'I met a girl at a work event and I can’t stop thinking about what might have been'
'I met a girl at a work event and sparks were flying - what can I do?'
I met a girl at a work event, and although we didn’t get the chance to chat, our eyes locked, and sparks were flying.
I’ve never felt so drawn to another human being, and I could tell she felt something, too.
She was ushered away, and I was gutted that I missed my chance to chat to her.
I can’t stop thinking about what might have been.
Is there anything I can do?
Sounds like a truly magical moment, and one which doesn’t happen often (if at all), so yes, you must at least try, but there is a fine line between tracking someone down and stalking them, so be careful.
Approach the organisers of the event and explain that you saw an old colleague at a recent event, but you missed the chance to connect.
They can’t forward her personal information without consent, but they can certainly pass on your details, and include a photo, so that she knows exactly who is trying to track her down.
Perhaps she has a partner, or was merely flirting, but unless you go for it, you’ll never know.
Every day I run my three kids, 12, 14, and 16, to their clubs, etc.
I visit my elderly mum every few days, and my sister, who has MS.
I work four days in a supermarket, do the shopping, laundry, and pretty much anything else that needs doing, and at 42, I feel like a 90-year-old!
My husband is useless and gives me no support, but I doubt I can change him.
Everyone goes about their daily business, whilst I feel invisible in the background.

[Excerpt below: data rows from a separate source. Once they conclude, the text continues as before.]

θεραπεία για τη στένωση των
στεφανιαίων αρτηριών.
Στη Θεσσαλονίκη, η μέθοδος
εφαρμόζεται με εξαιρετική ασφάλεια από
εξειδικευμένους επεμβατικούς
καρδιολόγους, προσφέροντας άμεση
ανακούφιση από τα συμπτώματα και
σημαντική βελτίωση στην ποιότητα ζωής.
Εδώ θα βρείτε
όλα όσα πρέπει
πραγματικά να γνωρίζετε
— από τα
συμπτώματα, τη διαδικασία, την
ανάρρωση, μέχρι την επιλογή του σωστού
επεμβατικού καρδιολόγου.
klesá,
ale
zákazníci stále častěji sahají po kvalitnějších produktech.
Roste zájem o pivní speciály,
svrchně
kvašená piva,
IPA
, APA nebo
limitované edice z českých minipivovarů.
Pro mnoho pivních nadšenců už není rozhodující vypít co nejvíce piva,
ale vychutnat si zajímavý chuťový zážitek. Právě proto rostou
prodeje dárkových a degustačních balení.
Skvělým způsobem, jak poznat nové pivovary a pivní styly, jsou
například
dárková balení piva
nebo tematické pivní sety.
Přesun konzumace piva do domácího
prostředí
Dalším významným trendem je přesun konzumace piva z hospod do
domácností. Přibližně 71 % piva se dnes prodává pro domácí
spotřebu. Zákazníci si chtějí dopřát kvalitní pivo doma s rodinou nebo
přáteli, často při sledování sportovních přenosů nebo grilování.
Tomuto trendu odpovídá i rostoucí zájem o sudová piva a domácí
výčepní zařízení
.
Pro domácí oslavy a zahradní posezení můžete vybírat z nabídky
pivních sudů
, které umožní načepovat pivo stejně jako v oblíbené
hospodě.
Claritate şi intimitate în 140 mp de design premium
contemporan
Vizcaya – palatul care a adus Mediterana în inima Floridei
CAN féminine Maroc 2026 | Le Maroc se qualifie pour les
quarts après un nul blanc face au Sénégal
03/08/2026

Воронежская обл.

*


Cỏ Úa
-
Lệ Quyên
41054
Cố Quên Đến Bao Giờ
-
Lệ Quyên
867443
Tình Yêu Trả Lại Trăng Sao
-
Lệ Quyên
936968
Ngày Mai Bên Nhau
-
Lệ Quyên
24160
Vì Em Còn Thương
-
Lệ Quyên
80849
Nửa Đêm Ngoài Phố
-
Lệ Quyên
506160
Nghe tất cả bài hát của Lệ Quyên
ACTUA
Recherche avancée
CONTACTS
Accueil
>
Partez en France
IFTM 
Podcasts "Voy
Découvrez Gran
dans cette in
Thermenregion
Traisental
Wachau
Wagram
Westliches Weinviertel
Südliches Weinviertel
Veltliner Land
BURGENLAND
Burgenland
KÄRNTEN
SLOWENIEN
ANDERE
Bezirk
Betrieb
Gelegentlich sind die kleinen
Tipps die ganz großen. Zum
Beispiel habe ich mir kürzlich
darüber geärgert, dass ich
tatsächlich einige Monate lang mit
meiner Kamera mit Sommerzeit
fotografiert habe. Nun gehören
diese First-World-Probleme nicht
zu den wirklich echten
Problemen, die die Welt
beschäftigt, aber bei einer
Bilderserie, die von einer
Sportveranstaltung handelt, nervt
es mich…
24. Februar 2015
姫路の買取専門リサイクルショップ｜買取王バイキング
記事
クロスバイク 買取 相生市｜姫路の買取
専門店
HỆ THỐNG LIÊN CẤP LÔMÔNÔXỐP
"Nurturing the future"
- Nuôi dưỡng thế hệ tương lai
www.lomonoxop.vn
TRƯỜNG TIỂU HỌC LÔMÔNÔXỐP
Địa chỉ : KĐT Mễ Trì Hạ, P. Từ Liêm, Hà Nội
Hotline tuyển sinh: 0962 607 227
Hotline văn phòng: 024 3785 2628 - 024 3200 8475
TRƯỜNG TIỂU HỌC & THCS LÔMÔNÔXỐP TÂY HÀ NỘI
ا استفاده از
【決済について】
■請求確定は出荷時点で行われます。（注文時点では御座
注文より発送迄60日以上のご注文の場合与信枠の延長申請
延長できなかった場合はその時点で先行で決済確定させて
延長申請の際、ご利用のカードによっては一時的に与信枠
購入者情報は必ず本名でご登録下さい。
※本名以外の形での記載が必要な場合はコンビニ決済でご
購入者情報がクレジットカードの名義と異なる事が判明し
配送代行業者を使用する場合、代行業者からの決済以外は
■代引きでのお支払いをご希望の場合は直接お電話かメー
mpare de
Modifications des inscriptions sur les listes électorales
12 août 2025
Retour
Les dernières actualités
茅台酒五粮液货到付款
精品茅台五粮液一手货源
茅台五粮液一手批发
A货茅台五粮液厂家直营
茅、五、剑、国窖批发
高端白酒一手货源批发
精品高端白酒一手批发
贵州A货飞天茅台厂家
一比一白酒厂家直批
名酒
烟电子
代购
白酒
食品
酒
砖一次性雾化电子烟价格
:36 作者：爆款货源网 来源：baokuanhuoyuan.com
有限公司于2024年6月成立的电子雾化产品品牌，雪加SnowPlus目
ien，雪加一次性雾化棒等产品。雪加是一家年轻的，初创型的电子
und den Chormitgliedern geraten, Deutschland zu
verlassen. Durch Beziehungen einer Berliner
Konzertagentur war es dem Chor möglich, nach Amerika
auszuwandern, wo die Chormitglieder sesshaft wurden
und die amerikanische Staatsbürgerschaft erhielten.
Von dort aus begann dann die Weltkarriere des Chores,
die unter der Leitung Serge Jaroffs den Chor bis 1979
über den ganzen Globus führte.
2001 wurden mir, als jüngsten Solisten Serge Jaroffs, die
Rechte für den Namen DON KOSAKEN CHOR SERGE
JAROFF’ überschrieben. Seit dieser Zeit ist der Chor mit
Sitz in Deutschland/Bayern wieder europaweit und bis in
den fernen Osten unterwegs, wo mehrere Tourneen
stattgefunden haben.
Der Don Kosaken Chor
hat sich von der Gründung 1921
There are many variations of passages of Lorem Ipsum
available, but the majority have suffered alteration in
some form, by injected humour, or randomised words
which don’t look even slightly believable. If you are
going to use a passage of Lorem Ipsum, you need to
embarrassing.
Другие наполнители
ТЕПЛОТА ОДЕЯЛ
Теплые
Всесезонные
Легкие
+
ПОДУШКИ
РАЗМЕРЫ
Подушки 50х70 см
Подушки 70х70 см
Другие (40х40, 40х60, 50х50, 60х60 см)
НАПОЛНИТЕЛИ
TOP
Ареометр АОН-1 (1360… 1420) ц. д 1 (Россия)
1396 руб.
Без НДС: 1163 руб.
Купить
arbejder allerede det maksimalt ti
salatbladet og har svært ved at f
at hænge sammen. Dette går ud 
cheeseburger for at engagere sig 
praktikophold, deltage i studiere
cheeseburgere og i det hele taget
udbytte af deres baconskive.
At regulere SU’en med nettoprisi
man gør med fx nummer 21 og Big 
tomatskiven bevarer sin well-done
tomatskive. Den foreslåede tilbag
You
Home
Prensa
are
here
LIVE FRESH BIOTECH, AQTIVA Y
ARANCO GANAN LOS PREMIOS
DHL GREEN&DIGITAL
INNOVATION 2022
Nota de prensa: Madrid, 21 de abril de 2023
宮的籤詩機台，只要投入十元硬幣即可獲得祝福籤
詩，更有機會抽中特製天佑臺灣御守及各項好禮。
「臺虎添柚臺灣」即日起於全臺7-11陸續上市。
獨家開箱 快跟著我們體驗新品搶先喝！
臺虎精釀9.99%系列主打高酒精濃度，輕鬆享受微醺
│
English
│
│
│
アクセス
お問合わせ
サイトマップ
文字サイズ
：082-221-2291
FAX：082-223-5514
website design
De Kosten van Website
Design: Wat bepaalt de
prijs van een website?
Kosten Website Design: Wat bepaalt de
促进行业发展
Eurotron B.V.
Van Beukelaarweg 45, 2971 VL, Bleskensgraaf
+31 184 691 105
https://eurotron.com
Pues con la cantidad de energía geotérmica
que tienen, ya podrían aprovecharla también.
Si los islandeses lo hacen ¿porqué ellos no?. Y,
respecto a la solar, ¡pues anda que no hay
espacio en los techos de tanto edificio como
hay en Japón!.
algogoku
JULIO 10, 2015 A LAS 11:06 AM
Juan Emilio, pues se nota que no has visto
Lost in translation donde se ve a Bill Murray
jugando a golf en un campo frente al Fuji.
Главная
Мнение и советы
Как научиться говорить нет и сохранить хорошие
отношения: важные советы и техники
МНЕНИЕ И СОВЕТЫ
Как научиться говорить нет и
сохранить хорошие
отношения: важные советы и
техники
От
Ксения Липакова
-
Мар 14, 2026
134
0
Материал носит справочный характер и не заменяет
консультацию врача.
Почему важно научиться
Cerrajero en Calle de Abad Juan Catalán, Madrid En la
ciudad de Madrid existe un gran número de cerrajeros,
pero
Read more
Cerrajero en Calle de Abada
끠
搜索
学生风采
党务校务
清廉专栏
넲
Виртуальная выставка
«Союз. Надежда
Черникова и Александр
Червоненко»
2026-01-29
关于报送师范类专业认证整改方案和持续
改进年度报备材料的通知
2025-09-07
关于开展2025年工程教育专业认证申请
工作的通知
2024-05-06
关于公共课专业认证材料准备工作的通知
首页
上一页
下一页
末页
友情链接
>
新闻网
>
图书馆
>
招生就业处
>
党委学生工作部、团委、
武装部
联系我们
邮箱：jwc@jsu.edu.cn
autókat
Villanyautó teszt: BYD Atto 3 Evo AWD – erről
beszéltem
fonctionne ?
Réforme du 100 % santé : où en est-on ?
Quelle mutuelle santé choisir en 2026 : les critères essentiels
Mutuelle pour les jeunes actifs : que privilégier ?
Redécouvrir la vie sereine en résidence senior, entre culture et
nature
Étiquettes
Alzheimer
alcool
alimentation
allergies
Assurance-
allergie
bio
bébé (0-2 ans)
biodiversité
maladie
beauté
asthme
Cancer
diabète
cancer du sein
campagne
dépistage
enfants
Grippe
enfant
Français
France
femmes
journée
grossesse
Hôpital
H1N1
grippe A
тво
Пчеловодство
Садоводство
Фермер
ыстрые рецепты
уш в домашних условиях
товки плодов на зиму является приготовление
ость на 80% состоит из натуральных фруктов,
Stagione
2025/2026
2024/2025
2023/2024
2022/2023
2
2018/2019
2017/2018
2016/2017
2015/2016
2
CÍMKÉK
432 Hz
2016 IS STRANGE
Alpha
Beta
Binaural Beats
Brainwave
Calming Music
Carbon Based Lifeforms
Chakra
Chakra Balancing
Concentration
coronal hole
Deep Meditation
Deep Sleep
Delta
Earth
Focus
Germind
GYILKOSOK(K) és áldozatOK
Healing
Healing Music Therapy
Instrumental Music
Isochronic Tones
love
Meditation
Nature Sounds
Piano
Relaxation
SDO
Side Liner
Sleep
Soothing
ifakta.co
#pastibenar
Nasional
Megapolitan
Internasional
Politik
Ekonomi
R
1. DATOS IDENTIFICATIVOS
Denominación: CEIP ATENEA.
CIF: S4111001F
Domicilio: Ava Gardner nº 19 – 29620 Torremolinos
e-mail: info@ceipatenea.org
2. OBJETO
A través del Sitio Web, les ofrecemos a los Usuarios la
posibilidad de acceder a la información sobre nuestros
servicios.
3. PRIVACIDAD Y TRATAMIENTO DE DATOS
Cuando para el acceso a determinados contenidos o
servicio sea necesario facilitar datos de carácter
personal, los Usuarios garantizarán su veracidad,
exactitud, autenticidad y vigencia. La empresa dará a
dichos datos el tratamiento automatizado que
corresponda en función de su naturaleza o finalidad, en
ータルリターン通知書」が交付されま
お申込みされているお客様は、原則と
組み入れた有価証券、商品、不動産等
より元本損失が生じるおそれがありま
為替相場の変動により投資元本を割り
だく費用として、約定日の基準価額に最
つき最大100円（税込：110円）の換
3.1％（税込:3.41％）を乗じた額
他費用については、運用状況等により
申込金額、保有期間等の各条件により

I’m stuck and don’t know how to change.
You are a people pleaser, and a very good one at that, but people pleasers rarely set boundaries, make themselves a priority, or aspire to much other than ensuring everyone else’s needs are met.
I bet no one is aware of how dejected you feel, and something must change before your physical and mental health are affected.
It’s your job to teach your kids how to budget, cook, clean, do their laundry, etc., and you’re not giving them that chance, so show them what to do, and take it from there.
Your husband is lazy, selfish or both; therefore, tell him your life has become nothing but drudgery, and you need his help to run the home that he lives in.
If nothing improves, then take drastic action.
Go for drinks with your workmates and leave them to organise meals, washing up, and chauffeuring.
Once your brood is left to fend for themselves, they’ll appreciate the strain you are under, because experiencing something has much more effect than talking about it.
Jean, if the captain of the ship goes overboard, who is qualified to be second in command?
No one, by the sounds of it, so address your overburdened life now.